Points clés
- Un client demande de l'Odoo, vous n'avez pas la compétence : recruter ou refuser sont deux mauvaises options.
- La marque blanche laisse l'exécution à un intégrateur qui reste invisible, sous votre nom.
- Vous gardez la relation client, la facturation et la main sur le projet.
- Le code et les données restent chez votre client : aucune dépendance créée.
Le problème que connaît toute agence qui grandit
Un client vous fait confiance pour son site, sa com ou sa transformation. Un jour, il vous demande de l'Odoo, ou un ERP relié à ce que vous lui avez déjà livré. La demande est là, le budget aussi. Reste à savoir qui l'exécute.
Trois réponses classiques, trois impasses. Le faire en interne suppose de recruter un profil Odoo et de se former, pour un besoin qui n'est peut-être pas récurrent. Refuser, c'est laisser filer le budget et prendre le risque que le client aille voir ailleurs, pour l'ERP puis pour le reste. Sous-traiter au premier venu, c'est risquer de perdre la main sur la relation, si le prestataire se met à parler directement à votre client.
Il existe une quatrième voie, moins connue : déléguer l'exécution à un intégrateur qui reste invisible.
Comment fonctionne la marque blanche
Le principe est simple. Un intégrateur Odoo prend en charge le projet sous votre marque. Il ne parle pas à votre client sauf si vous le décidez, il n'apparaît pas, il livre. Vous restez l'interlocuteur unique, la relation reste la vôtre.
Concrètement, le projet suit une méthode en quatre temps. Le cadrage pose le périmètre, le budget et les délais. L'intégration paramètre et développe Odoo. L'adoption forme les équipes de votre client. L'évolution assure la maintenance dans la durée. À chaque étape, votre marque est devant, l'exécution est derrière.

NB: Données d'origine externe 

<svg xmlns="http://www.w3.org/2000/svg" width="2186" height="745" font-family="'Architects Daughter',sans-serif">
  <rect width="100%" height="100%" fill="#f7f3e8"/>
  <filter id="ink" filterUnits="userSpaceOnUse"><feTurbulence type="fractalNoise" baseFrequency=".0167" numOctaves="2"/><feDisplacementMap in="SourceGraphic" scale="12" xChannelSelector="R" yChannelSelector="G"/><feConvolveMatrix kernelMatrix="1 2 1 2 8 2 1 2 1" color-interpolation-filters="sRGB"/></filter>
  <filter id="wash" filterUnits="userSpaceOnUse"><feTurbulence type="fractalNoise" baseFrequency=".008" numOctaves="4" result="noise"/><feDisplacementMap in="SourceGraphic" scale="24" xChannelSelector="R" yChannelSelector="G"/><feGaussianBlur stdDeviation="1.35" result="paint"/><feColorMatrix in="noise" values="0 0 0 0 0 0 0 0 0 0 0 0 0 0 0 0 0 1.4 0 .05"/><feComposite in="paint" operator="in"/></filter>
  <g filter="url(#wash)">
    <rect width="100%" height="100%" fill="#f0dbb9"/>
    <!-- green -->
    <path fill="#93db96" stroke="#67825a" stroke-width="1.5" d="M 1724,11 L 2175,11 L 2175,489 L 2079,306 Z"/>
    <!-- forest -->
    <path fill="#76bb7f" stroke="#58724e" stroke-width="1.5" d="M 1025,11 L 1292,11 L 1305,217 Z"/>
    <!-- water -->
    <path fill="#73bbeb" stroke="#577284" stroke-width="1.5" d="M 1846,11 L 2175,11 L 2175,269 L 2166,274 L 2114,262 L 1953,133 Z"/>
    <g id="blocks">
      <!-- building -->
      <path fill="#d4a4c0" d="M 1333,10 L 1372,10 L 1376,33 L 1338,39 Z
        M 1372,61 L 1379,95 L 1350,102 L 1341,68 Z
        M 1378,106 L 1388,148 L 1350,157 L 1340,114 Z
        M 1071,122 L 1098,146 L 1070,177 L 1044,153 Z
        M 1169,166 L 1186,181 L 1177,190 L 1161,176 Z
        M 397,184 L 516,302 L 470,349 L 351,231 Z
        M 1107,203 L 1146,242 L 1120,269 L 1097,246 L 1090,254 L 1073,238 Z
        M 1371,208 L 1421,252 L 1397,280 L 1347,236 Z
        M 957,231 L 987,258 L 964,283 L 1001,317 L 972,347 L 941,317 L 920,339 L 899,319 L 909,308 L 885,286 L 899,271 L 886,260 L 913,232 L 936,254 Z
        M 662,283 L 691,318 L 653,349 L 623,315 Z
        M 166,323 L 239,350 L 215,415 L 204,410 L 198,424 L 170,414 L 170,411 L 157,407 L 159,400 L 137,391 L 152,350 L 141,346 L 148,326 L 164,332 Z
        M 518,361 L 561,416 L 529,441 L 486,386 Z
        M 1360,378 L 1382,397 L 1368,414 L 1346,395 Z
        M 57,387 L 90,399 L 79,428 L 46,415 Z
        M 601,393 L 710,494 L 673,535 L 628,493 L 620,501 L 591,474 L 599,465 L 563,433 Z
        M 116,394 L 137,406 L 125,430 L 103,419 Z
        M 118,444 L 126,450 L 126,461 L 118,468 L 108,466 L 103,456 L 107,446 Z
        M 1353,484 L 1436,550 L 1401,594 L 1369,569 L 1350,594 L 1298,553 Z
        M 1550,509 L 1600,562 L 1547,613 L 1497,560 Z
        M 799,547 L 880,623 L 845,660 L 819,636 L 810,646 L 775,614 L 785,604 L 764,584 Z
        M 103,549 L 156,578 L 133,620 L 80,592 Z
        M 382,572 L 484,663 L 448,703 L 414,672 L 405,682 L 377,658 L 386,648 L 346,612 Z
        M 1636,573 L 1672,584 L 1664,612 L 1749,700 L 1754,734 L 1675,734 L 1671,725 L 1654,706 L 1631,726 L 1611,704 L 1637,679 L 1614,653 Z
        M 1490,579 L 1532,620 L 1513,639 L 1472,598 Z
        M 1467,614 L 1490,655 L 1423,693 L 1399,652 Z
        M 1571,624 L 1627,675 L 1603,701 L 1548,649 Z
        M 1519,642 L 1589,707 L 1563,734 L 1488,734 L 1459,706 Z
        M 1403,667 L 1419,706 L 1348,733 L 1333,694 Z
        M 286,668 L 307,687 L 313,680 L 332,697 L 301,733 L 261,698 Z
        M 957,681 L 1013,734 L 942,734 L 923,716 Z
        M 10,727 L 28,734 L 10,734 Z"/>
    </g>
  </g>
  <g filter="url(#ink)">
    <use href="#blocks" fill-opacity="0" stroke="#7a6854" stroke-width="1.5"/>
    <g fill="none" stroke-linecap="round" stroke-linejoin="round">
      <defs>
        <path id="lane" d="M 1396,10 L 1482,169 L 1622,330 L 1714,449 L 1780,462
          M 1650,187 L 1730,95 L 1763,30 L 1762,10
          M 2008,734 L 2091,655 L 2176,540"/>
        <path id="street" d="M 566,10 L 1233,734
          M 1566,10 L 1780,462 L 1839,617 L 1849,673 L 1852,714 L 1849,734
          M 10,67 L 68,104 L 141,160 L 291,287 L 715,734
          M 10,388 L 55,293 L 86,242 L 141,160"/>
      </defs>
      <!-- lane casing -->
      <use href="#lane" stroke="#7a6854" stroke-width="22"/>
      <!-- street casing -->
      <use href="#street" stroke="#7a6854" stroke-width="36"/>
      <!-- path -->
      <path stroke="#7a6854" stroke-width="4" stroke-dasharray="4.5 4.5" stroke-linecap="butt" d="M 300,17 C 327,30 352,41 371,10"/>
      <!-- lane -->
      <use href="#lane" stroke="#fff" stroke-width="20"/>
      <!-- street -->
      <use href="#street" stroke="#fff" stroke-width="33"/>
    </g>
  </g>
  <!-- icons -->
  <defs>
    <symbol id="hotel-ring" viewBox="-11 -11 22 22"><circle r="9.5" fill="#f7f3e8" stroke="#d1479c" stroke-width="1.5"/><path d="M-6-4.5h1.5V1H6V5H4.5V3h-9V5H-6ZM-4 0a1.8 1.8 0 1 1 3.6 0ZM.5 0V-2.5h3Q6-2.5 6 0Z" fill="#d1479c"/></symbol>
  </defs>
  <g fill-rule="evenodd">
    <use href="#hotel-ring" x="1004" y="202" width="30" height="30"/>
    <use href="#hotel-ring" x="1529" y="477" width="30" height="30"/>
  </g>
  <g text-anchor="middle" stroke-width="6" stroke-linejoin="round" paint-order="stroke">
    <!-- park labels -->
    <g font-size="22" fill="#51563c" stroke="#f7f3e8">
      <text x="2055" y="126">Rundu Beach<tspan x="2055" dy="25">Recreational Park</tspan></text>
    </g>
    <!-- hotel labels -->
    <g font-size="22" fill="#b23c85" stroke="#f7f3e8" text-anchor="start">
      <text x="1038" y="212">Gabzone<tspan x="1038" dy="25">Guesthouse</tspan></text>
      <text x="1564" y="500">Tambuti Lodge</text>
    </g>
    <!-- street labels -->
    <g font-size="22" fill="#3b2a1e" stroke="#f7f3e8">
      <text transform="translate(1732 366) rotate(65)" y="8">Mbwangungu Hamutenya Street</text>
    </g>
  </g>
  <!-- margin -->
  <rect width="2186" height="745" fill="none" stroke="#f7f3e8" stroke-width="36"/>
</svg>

Ce que le partenaire garde
L'intérêt du modèle tient à ce que vous ne cédez rien d'essentiel. Vous gardez la relation client, puisque vous restez l'interlocuteur. Vous gardez la facturation, si vous le souhaitez : vous facturez votre client au prix que vous fixez, l'intégrateur vous facture aux tarifs publics, la différence est votre marge. Et vous gardez la main sur le projet, puisque rien ne part sans votre feu vert.
Un point rassure particulièrement les clients finaux : le code et les données restent chez eux, avec un hébergement en France. Vous ne créez pas de dépendance en votre nom, vous n'en créez pas non plus envers l'intégrateur. Si un jour la relation s'arrête, tout reste en place.
Pour quels profils
Trois types de structures y trouvent leur compte, pour une même logique : elles ont la demande, elles délèguent l'exécution Odoo.
Les agences web et créa, dont un client veut un ERP ou un back-office relié à son site. Les ESN et sociétés de services, à qui il manque une compétence Odoo précise sans vouloir recruter. Les cabinets de conseil et de transformation, qui cadrent le changement mais n'ont pas l'atelier technique pour l'exécuter côté Odoo.
Les questions qui reviennent
Trois questions se posent presque toujours, et elles méritent des réponses claires dès le départ. La première porte sur le contact client : dans un modèle sain, l'intégrateur reste en coulisses par défaut, et n'intervient au contact que si vous le demandez. La deuxième porte sur l'évolution du projet : la méthode reste itérative et le chiffrage traçable, un changement de périmètre donne lieu à un devis clair que vous répercutez comme vous voulez. La troisième, la plus sensible, porte sur la non-sollicitation : un engagement écrit doit garantir que l'intégrateur ne démarchera pas vos clients. Sans cet engagement, la confiance ne tient pas.
Un modèle qui repose sur la clarté
La marque blanche fonctionne quand les règles sont posées d'entrée : qui parle à qui, qui facture qui, à qui appartiennent le code et les données, et ce que chacun s'engage à ne pas faire. Posées clairement, ces règles transforment une contrainte, l'absence de compétence Odoo en interne, en une capacité de plus à proposer à vos clients, sans recruter ni prendre de risque sur la relation.